# Electrophysiological Regulation of Nutrient Transport in Mangrove Species Under Salinity Stress: A Comparative Physiological Analysis of Aegiceras corniculatum (L.) Blanco and Kandelia obovata Sheue, H.Y. Liu & J.W.H. Yong

**Authors:** Kashif Ali Solangi, Yun Wang, Yanyou Wu, Mazhar Hussain Tunio, Farheen Solangi, Irfan Abbas, Jinling Zhang, Xiqiang Song

PMC · DOI: 10.3390/plants14203228 · Plants · 2025-10-20

## TL;DR

This study explores how two mangrove species regulate nutrient transport under salt stress using electrophysiological traits, revealing differences in their adaptive strategies.

## Contribution

The study introduces electrophysiological traits as a novel framework to understand nutrient transport in mangroves under salinity stress.

## Key findings

- K. obovata showed a 63.7% increase in nutrient active flow under low salinity, while A. corniculatum had a 7.9% reduction.
- K. obovata exhibited higher growth and photosynthetic performance compared to A. corniculatum under salinity stress.
- Nutrient transport capacity was non-significant in control and low-salt treatments, indicating resistance to low salt stress.
☆ ☆ ☆ ☆ ☆
In the mangrove study summary, reproduce the passage starting with "- K. obovata showed" and going on through "corniculatum under salinity stress.", swapping "K. obovata" for "Kandelia obovata" wherever it occurs.
☆ ☆ ☆ ☆ ☆
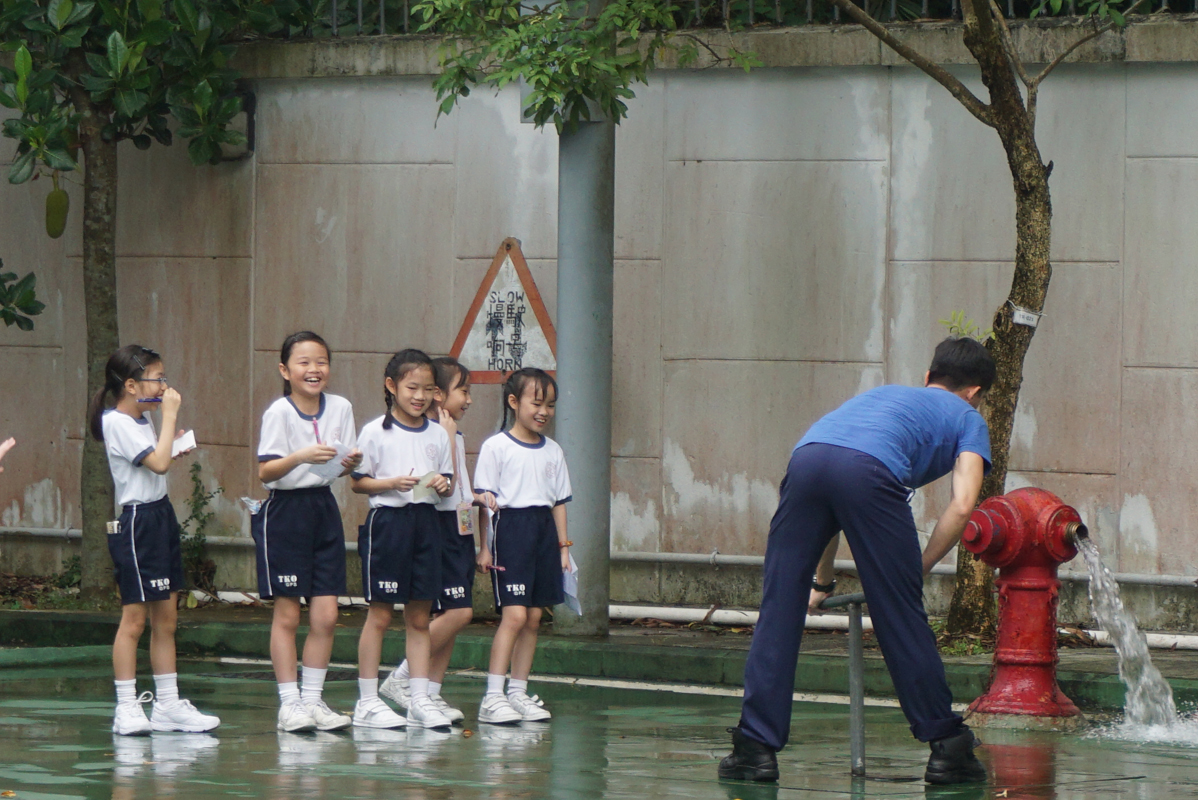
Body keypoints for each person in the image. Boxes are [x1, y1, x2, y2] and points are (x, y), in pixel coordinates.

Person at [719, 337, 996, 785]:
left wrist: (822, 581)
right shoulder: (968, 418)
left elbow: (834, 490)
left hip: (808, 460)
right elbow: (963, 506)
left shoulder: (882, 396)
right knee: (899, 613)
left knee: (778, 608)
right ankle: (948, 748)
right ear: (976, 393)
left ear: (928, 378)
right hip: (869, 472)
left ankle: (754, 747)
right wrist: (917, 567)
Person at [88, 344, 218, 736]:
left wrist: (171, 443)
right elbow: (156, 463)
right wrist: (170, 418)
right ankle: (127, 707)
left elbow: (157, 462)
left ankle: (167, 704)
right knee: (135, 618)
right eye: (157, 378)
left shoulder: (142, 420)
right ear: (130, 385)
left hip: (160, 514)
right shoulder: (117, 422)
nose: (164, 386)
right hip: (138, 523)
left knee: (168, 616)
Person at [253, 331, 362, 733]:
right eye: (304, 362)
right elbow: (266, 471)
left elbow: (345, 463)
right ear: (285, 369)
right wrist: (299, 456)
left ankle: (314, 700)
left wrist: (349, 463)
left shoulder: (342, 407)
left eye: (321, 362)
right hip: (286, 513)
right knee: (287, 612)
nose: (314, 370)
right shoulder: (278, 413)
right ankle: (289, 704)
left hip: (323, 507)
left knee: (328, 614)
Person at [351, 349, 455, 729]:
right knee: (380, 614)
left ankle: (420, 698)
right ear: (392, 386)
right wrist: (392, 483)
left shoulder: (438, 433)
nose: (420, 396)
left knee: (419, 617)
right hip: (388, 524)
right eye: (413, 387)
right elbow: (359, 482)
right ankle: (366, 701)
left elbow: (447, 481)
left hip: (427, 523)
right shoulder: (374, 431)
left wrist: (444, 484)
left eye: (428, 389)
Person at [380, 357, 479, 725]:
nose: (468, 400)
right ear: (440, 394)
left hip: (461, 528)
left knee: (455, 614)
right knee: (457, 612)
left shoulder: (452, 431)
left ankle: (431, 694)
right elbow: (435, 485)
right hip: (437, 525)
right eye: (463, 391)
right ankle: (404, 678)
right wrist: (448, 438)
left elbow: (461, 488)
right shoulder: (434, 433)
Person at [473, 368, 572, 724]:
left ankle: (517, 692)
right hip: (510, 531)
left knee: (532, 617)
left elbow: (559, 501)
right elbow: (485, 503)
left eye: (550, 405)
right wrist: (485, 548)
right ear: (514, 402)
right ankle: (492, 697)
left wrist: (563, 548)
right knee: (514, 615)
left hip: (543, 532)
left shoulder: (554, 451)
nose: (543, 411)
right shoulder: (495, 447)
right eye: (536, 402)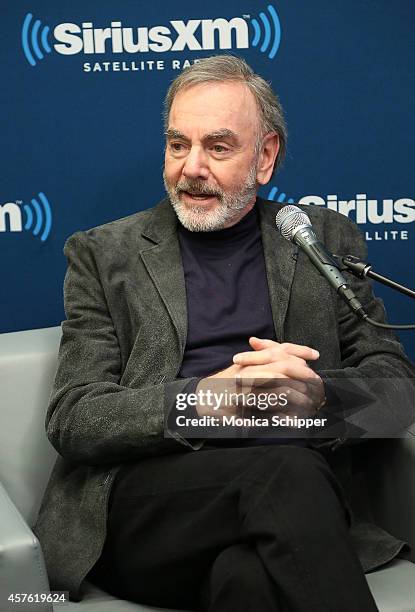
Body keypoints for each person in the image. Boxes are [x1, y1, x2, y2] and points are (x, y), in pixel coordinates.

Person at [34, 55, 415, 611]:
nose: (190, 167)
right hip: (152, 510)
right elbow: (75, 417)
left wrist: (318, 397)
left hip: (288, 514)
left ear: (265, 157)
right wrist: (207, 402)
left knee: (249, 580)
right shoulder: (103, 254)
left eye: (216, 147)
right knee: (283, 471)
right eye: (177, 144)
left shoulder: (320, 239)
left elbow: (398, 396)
☆ ☆ ☆ ☆ ☆
Exercise solution:
- Kandelia obovata showed a 63.7% increase in nutrient active flow under low salinity, while A. corniculatum had a 7.9% reduction.
- Kandelia obovata exhibited higher growth and photosynthetic performance compared to A. corniculatum under salinity stress.